Task to complete:
The expected answer is a single number, namely how many lines in the data below hold the word "degrees".

Given records:
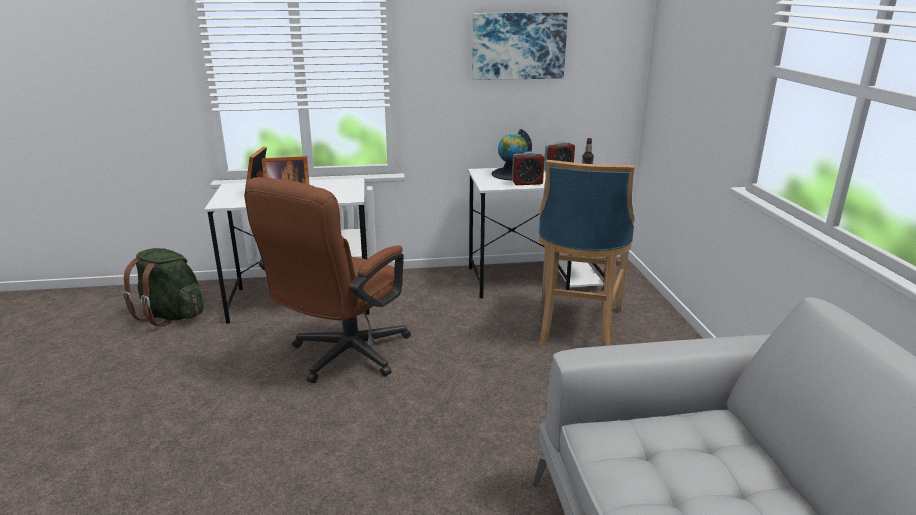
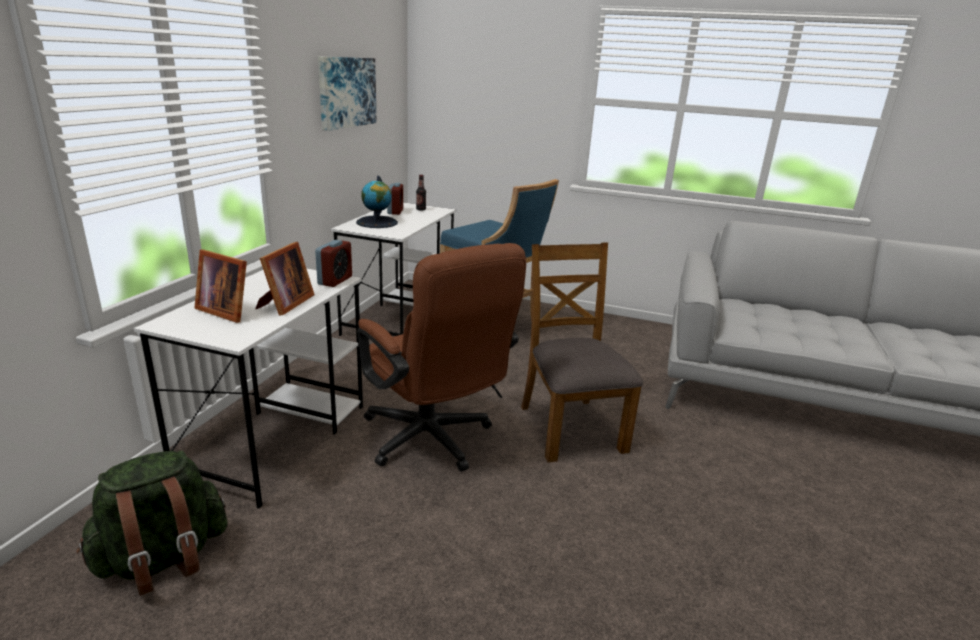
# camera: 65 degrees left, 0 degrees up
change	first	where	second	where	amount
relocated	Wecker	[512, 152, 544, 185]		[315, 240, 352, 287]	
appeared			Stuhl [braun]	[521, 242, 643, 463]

---

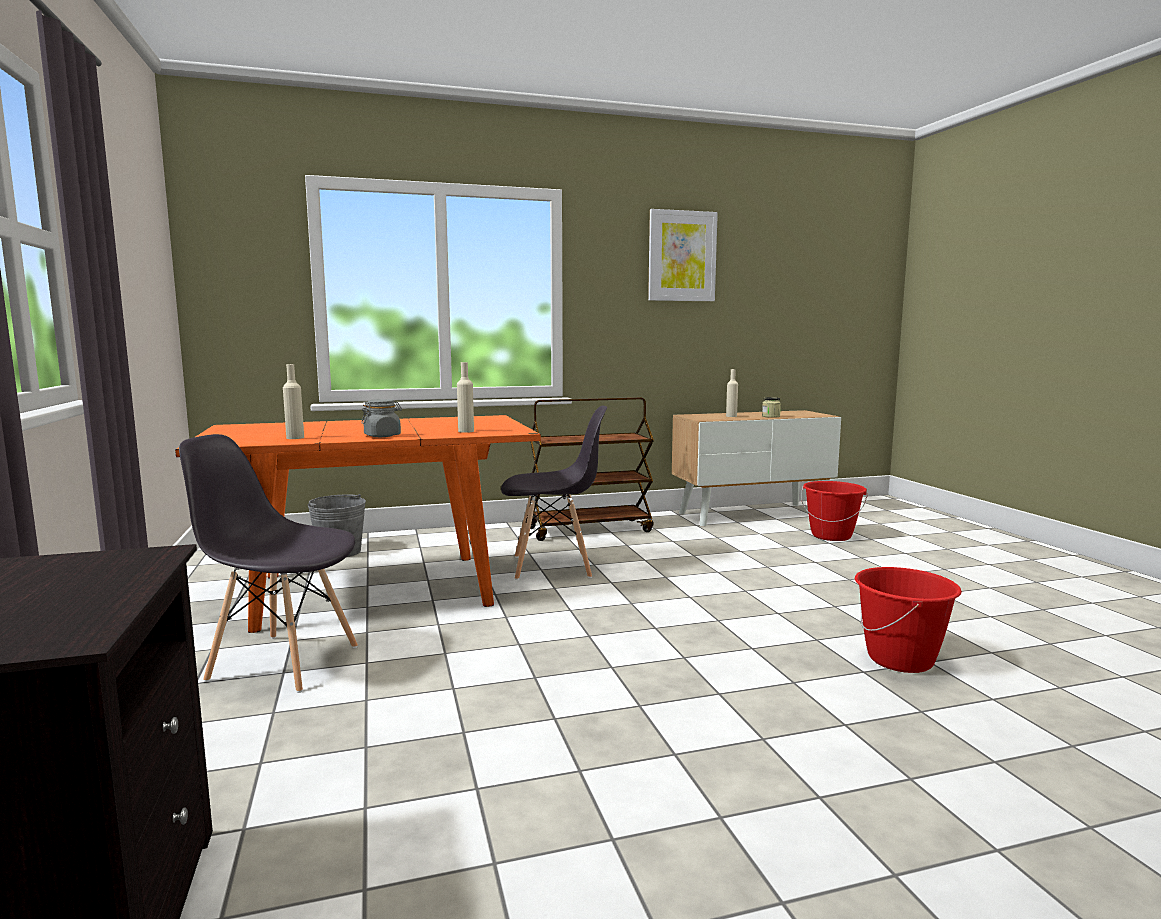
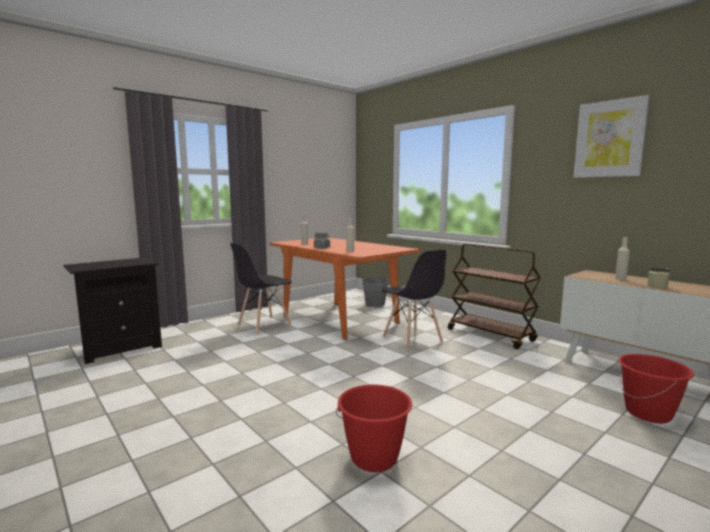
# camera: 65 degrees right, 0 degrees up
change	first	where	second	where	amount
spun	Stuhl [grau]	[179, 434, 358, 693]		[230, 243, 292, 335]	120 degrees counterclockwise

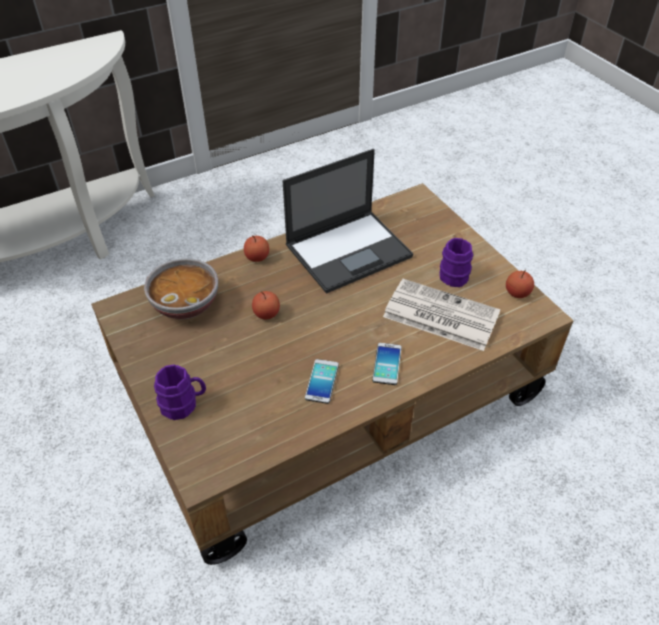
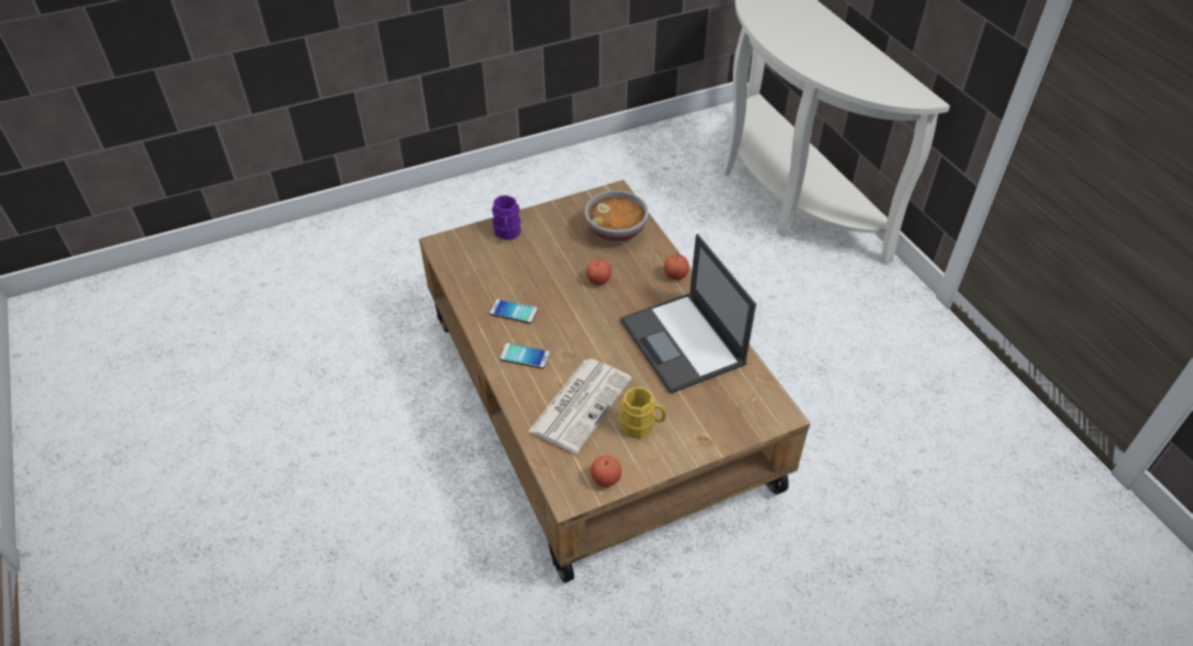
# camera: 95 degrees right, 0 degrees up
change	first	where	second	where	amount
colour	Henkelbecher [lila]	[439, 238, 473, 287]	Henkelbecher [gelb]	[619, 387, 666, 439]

Reply:
4